Work to be completed: Turn the lines below into a Markdown table with two columns, "No." and "Line", numbering each line in order. Skip blank lines and leave the pictures out.
(Data supplied begins)
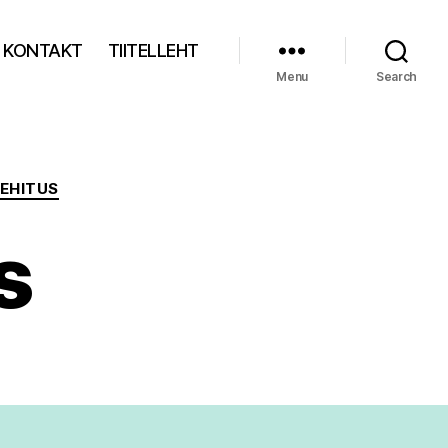
KONTAKT
TIITELLEHT
Menu
Search
 EHITUS
s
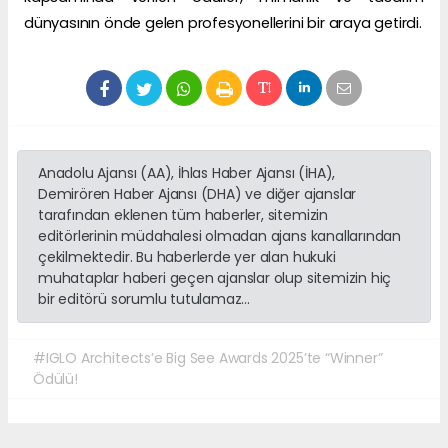
dünyasının önde gelen profesyonellerini bir araya getirdi.
Anadolu Ajansı (AA), İhlas Haber Ajansı (İHA),
Demirören Haber Ajansı (DHA) ve diğer ajanslar
tarafından eklenen tüm haberler, sitemizin
editörlerinin müdahalesi olmadan ajans kanallarından
çekilmektedir. Bu haberlerde yer alan hukuki
muhataplar haberi geçen ajanslar olup sitemizin hiç
bir editörü sorumlu tutulamaz...
#IGLO Architects’e Big See Awards 2025’te “Winner”
Ödülü!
(Data supplied ends)
Answer to the problem:
| No. | Line |
|---|---|
| 1 | KONTAKT |
| 2 | TIITELLEHT |
| 3 | Menu |
| 4 | Search |
| 5 |  EHITUS |
| 6 | s |
| 7 | dünyasının önde gelen profesyonellerini bir araya getirdi. |
| 8 | Anadolu Ajansı (AA), İhlas Haber Ajansı (İHA), |
| 9 | Demirören Haber Ajansı (DHA) ve diğer ajanslar |
| 10 | tarafından eklenen tüm haberler, sitemizin |
| 11 | editörlerinin müdahalesi olmadan ajans kanallarından |
| 12 | çekilmektedir. Bu haberlerde yer alan hukuki |
| 13 | muhataplar haberi geçen ajanslar olup sitemizin hiç |
| 14 | bir editörü sorumlu tutulamaz... |
| 15 | #IGLO Architects’e Big See Awards 2025’te “Winner” |
| 16 | Ödülü! |